SUPPLIED PASSAGE:
Coffee, Pie, Doughnuts 

Forget wood from the Packard Sawmill; Twin Peaks’ most important commodities are caffeine and pastry. The sheriff’s office is absolutely infested with heaping stacks of assorted doughnuts, characters consume oceans of coffee, and the pie at the Double R drives sober men to heedless gluttony.

The emphasis on comforting sweets and simple honest java is undoubtedly meant to poke satirically at the exaggerated wholesomeness of Twin Peaks’ surface quasi-1950s atmosphere (and perhaps at Lynch’s own sweet tooth—he has referred to sugar as “granulated happiness”). Cooper’s bottomless enthusiasm for the treats is interesting, suggesting even our incorruptible straight-arrow hero may be tempted by ultimately harmful sensual pleasures.

GIVEN PROBLEM: Please decide whether each statement agrees with the Twin Peaks passage above, answering yes or no and quoting the deciding words: (a) Doughnuts are plentiful at the sheriff's office. (b) Lynch has described sugar as "granulated happiness." (c) Cooper shows little interest in the treats.

DATA SHOWN:
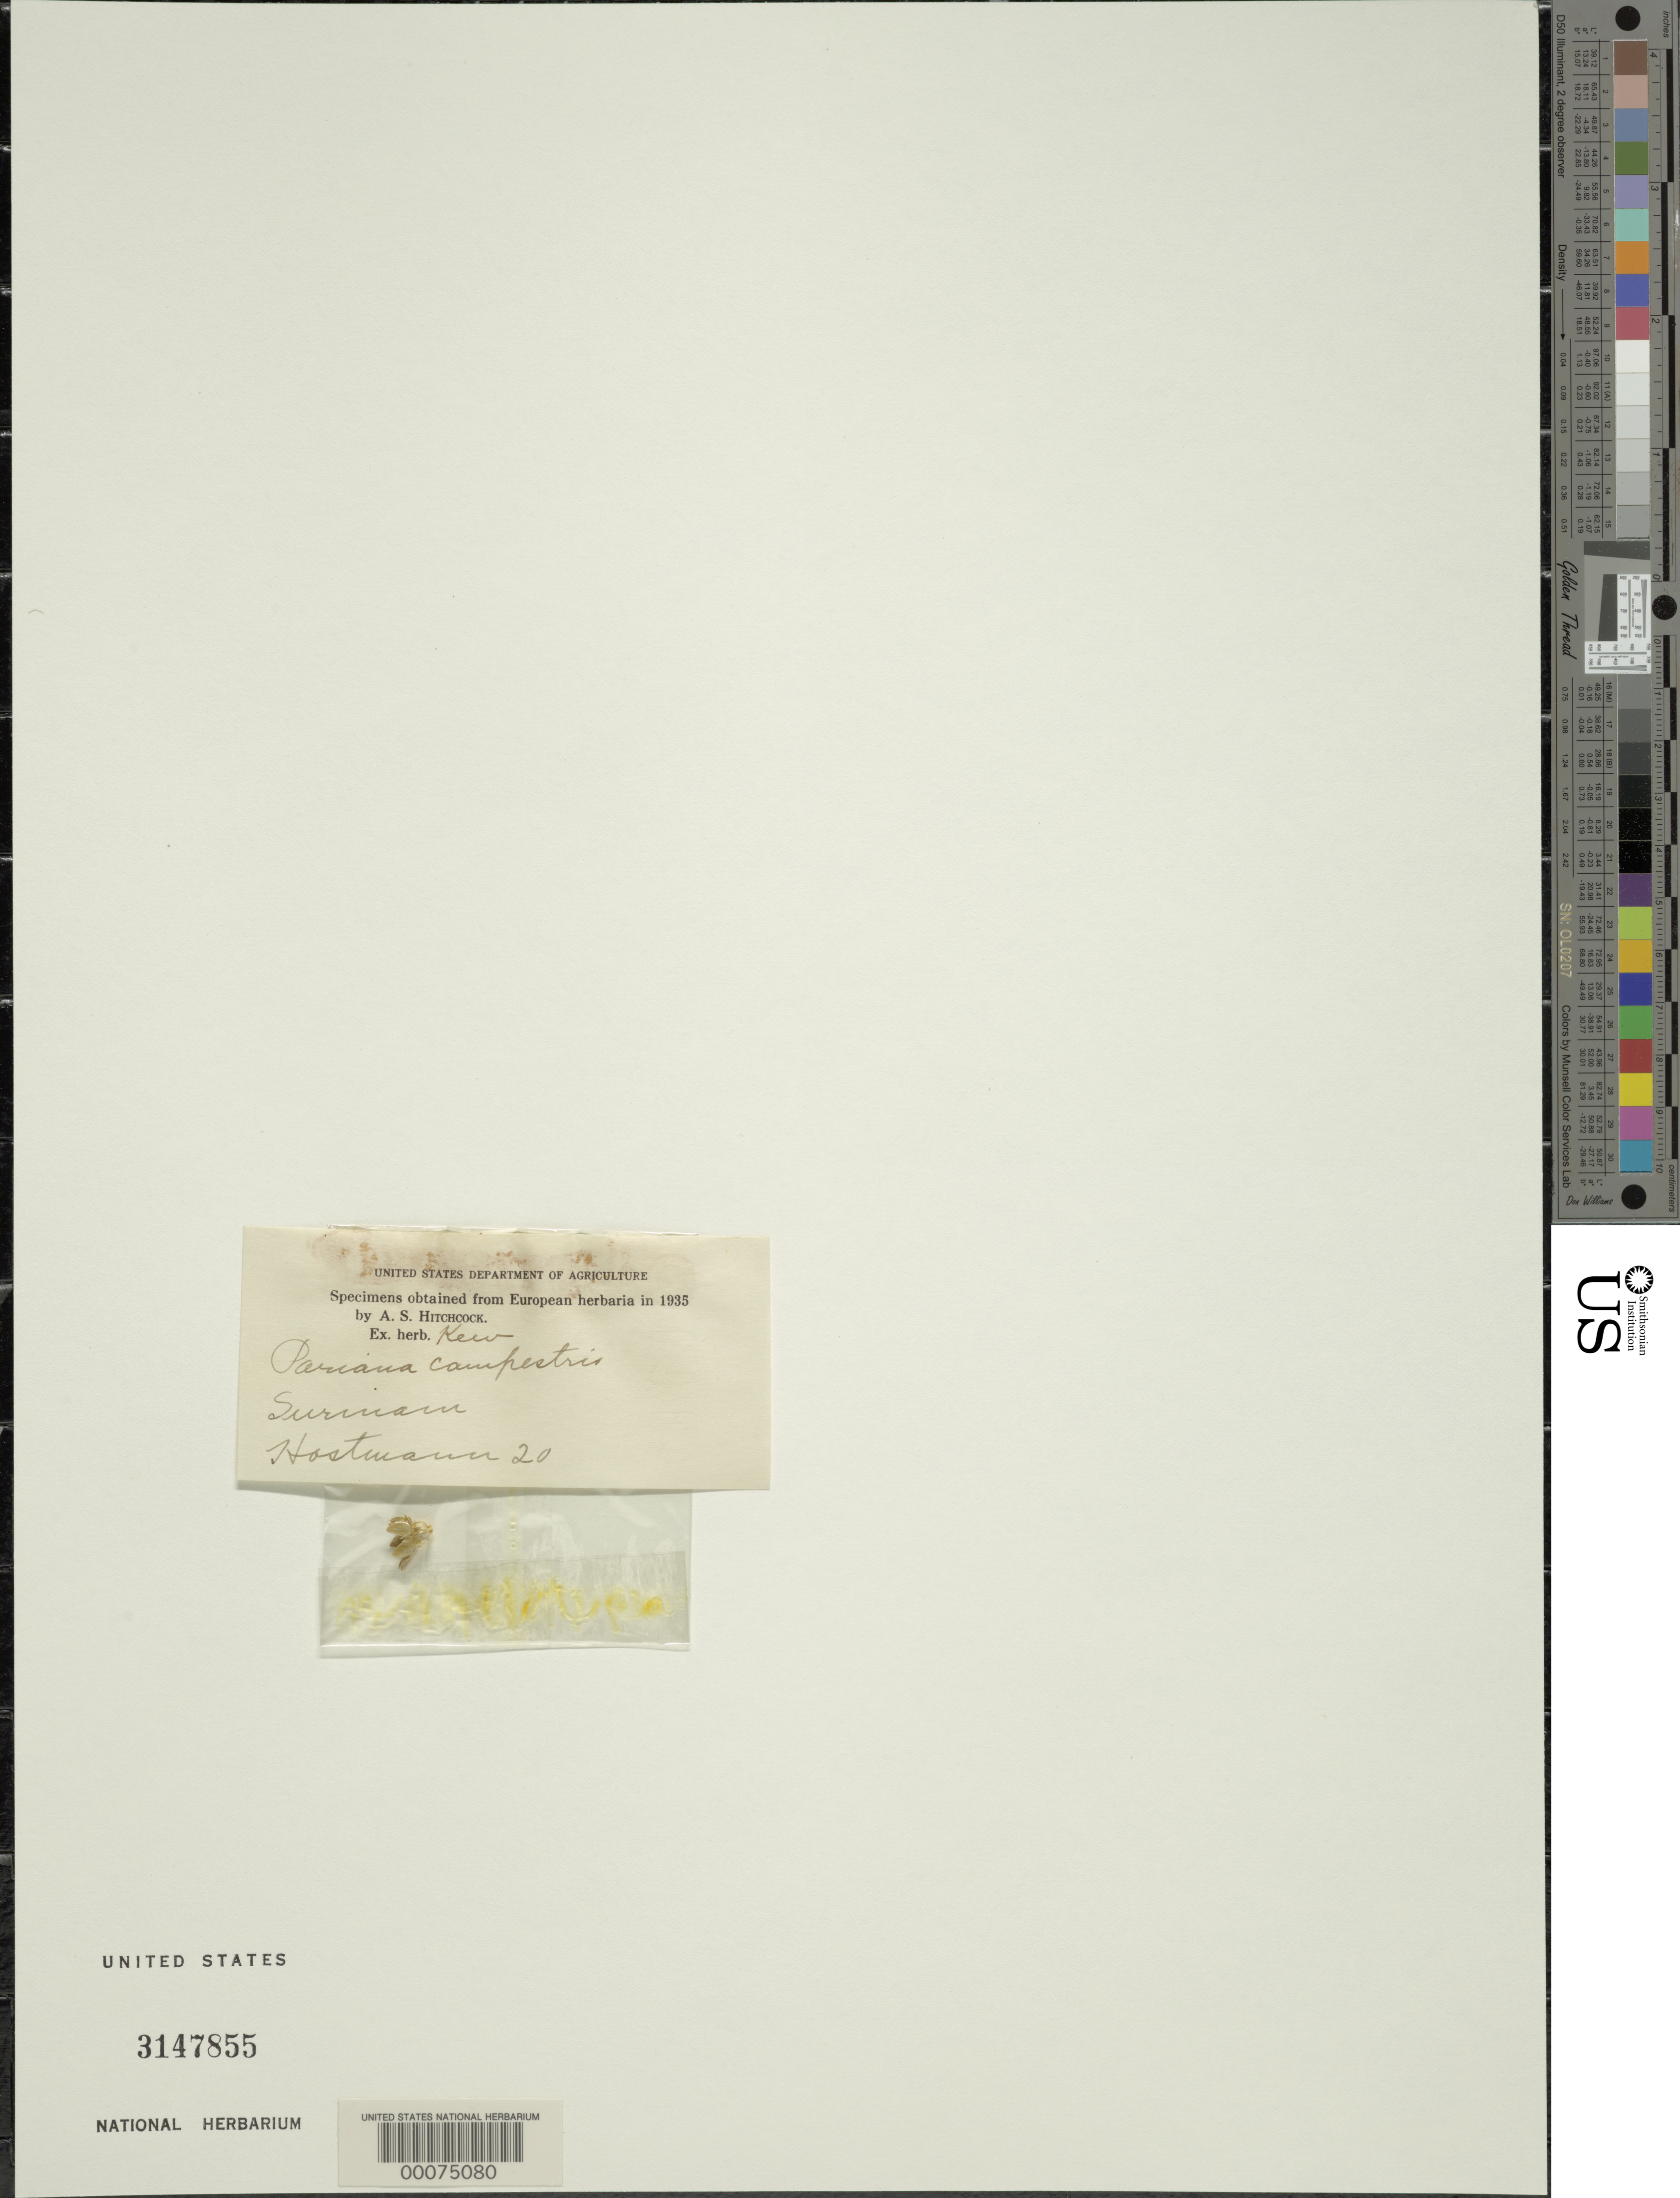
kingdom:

EXERCISE SOLUTION:
(a) Yes: "The sheriff’s office is absolutely infested with heaping stacks of assorted doughnuts"
(b) Yes: "he has referred to sugar as “granulated happiness”"
(c) No: "Cooper’s bottomless enthusiasm for the treats is interesting"